# What Do You Want Santa to Bring You This Christmas?



## DJTrains (Oct 8, 2008)

I'm kinda hoping for one of those wireless mini video camera systems. I want to see my finished layout from the cab of my 2056 :laugh:

What do you really want this year?


----------



## ntrainlover (Nov 19, 2007)

Im not quite sure what I want, something that looks good with Norfolk Southern or an NS Locomotive.:dunno:


----------



## tworail (Apr 13, 2006)

Hmm, don't think Santa will be too good to me this year, if he saw my eBay purchase history LOL

But since you asked, I want a LGB Rhatische Bahn GE 4/4 III in plain red livery.. Something that is notably absent from my collection.

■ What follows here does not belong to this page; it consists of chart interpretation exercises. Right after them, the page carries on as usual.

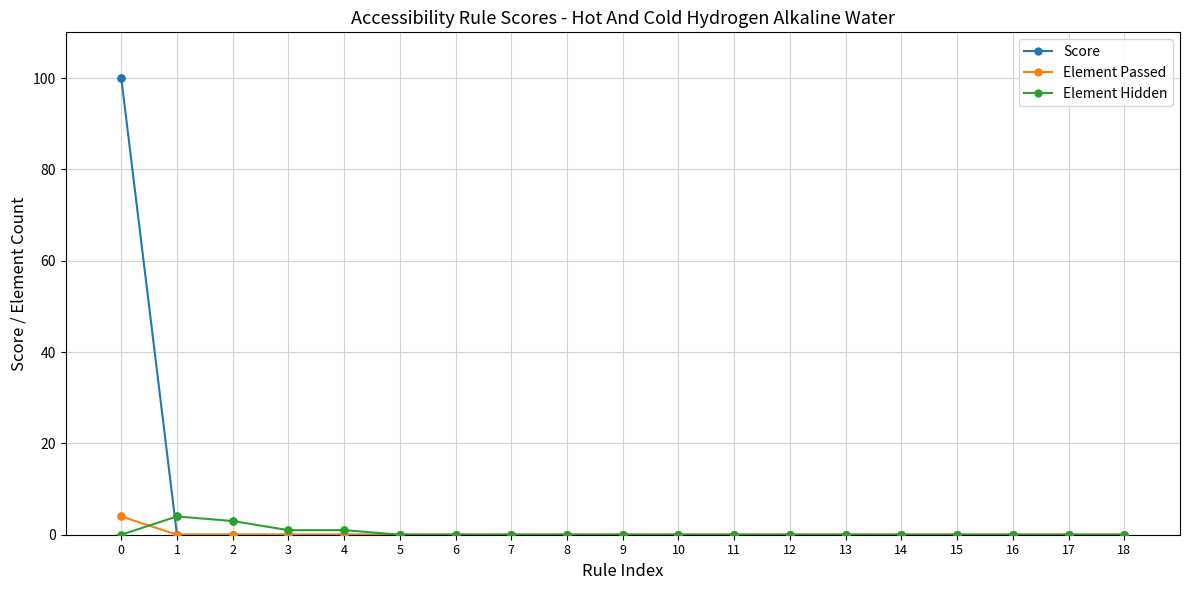

What is the greatest value displayed?

100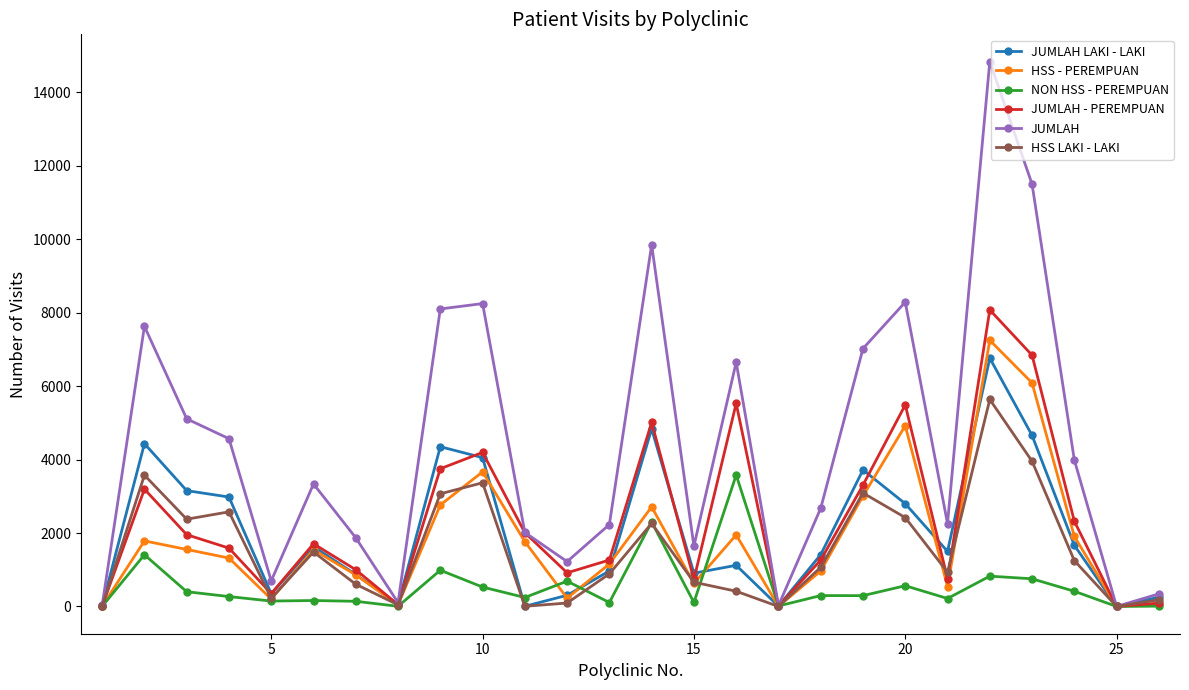

True or false: JUMLAH - PEREMPUAN has more than 0 interior local peaks.

True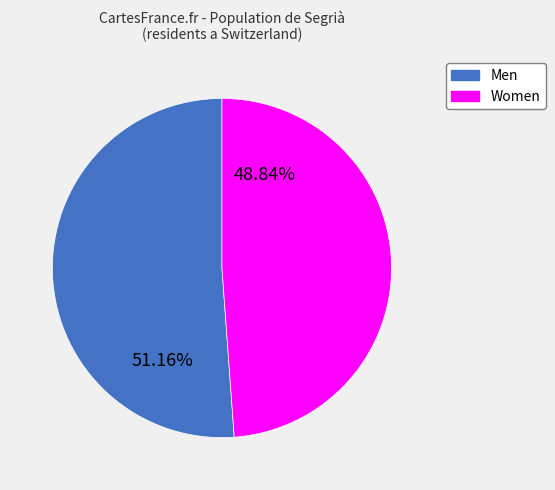

Do Women and Men together represent more than half of the pie?

Yes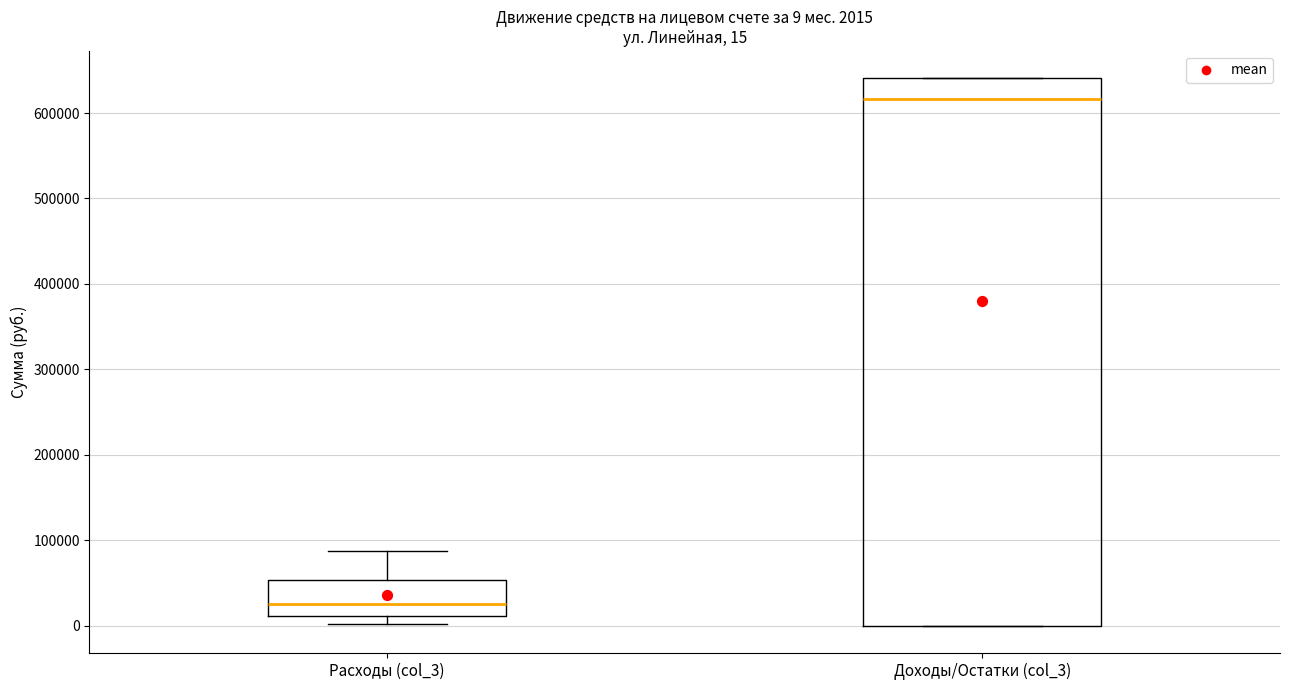

Which box is the tallest, from its lower edge to its upper edge?

Доходы/Остатки (col_3)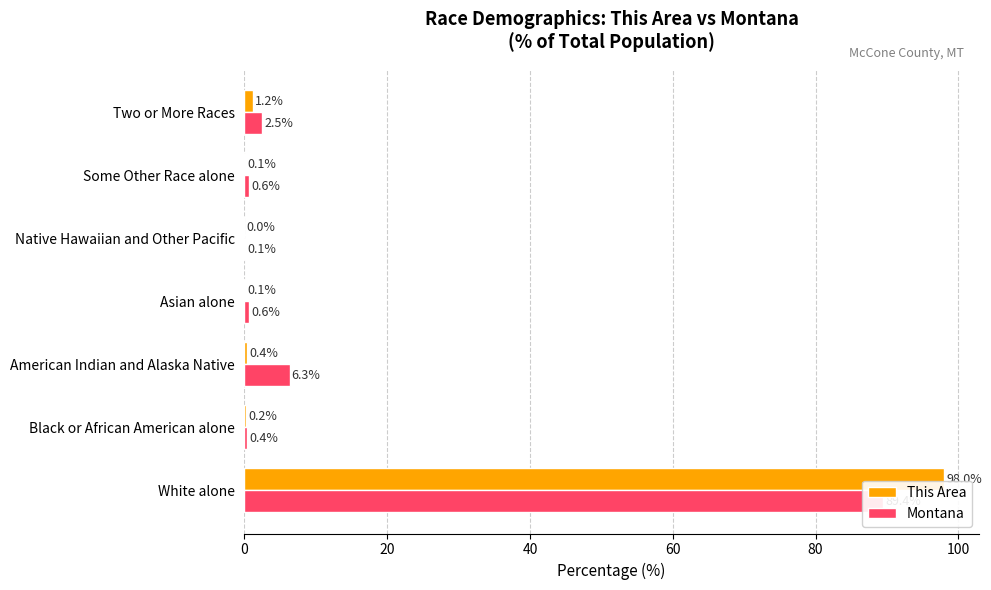

Reading right to left, extract all data points from this chart.

This Area: 1.2	0.1	0.0	0.1	0.4	0.2	98.0
Montana: 2.5	0.6	0.1	0.6	6.3	0.4	89.4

If not, there are some other things I would like


----------



## DJTrains (Oct 8, 2008)

"a LGB Rhatische Bahn GE 4/4 III in plain red livery"


----------



## T-Man (May 16, 2008)

Heck. I'll be Happy if he just brings Christmas!!:laugh:


The train show was the early version for moi.


Happy Holidays!!!


----------



## DJTrains (Oct 8, 2008)

T-Man said:


> Heck. I'll be Happy if he just brings Christmas!!:laugh:


Amen to that! :thumbsup:


----------



## Boston&Maine (Dec 19, 2007)

Hmm, some Lionel Standard O rolling stock


----------



## tworail (Apr 13, 2006)

Boston&Maine said:


> Hmm, some Lionel Standard O rolling stock


What is Standard O exactly? (O scale n00b here)


----------



## Boston&Maine (Dec 19, 2007)

tworail said:


> What is Standard O exactly? (O scale n00b here)

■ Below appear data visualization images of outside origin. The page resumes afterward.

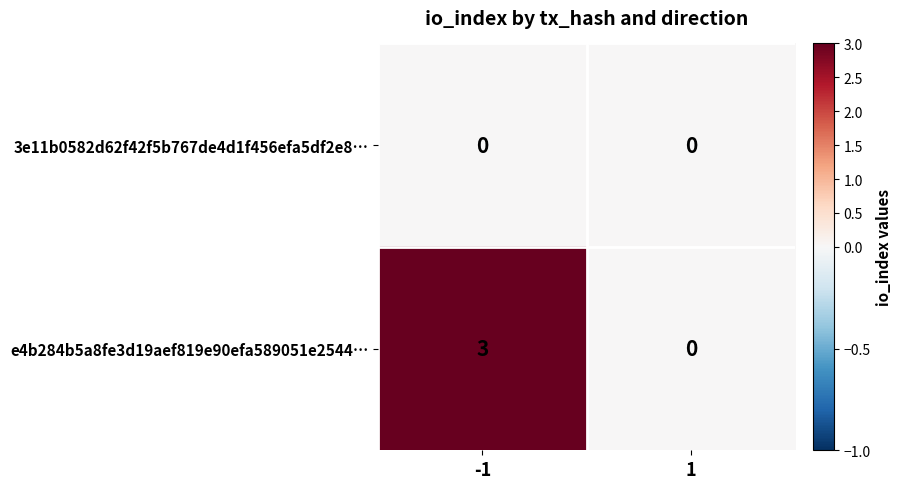

What is the sum of the e4b284b5a8fe3d19aef819e90efa589051e2544… values at 1 and -1?

3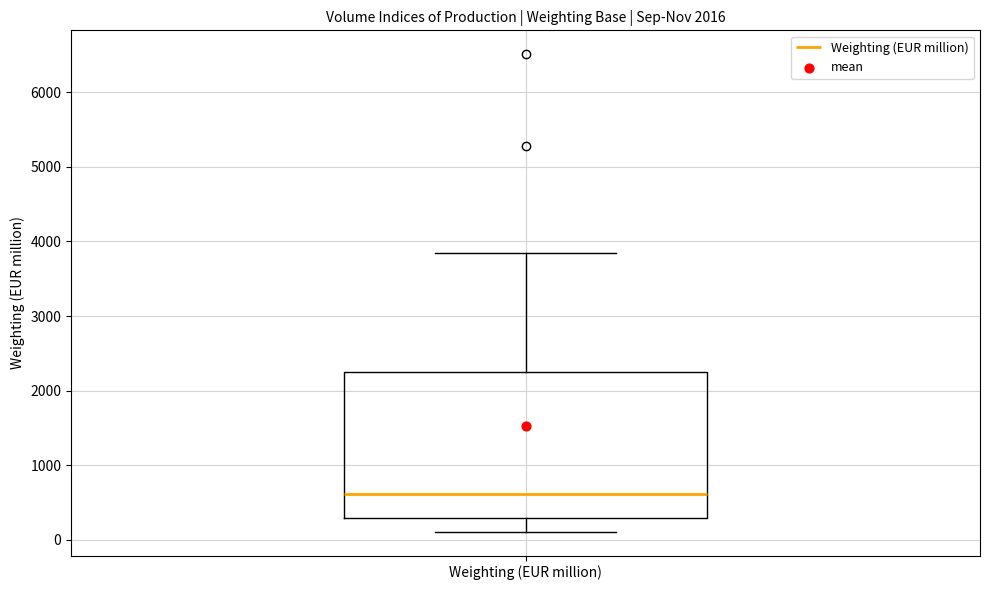

Read this box plot against the y-axis: the position of the median line, the range covered by the box, and the ends of both whiskers. The values are not printed on the chart, so give them approximately, as read against the axis.

median 600, box 300 to 2200, whiskers 100 to 3800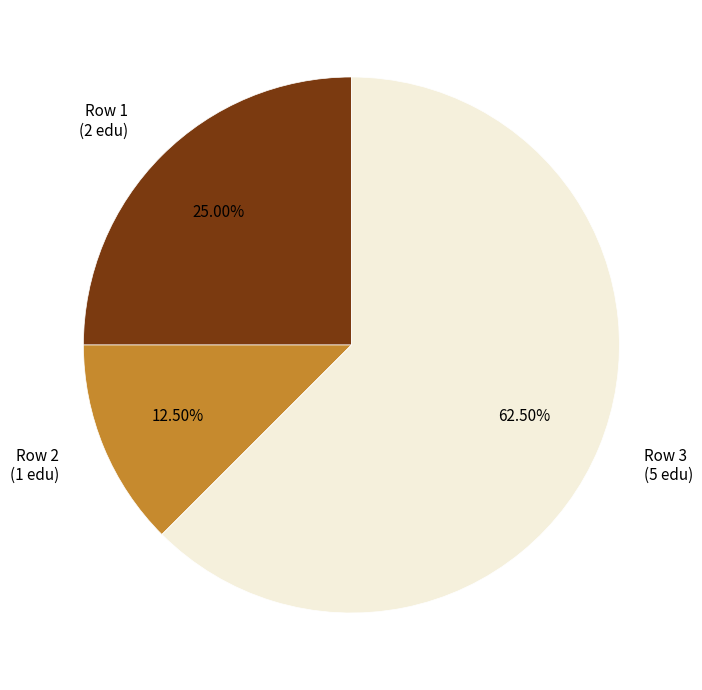

Approximately how many times larger is the value at Row 1 (2 edu) compared to Row 3 (5 edu)?

0.4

Tisk, tisk, you should have searched  

Standard O by Lionel and Premier Line by MTH are true 1:48 O scale whereas Traditional by Lionel and RailKing by MTH are the "old fashioned" 1:43 O scale...


----------



## tworail (Apr 13, 2006)

Ah OK.

A picture does really say alot 

Do they make passenger coaches in Standard O as well? I would imagine they would look pretty good.


----------



## Boston&Maine (Dec 19, 2007)

Yes they do, although I could not find any good pictures of them... Most on eBay seem to use the stock photo...

http://search-desc.ebay.com/search/...trt=1&ftrv=1&saprclo=&saprchi=&fsop=32&fsoo=2


----------



## DJTrains (Oct 8, 2008)

I like the old O 1/43 cause it matches my 1/43 diecast cars & trucks.

I think this makes sense--right?

I'm starting post like I know what I'm talking about :thumbsup:


----------



## Boston&Maine (Dec 19, 2007)

DJTrains said:


> I like the old O 1/43 cause it matches my 1/43 diecast cars & trucks.
> 
> I think this makes sense--right?
> 
> I'm starting post like I know what I'm talking about :thumbsup:


LOL, that seems logical to me 

I like the 1:48 because they are to scale, they are more detailed, and IMO they are worth the few extra bucks...


----------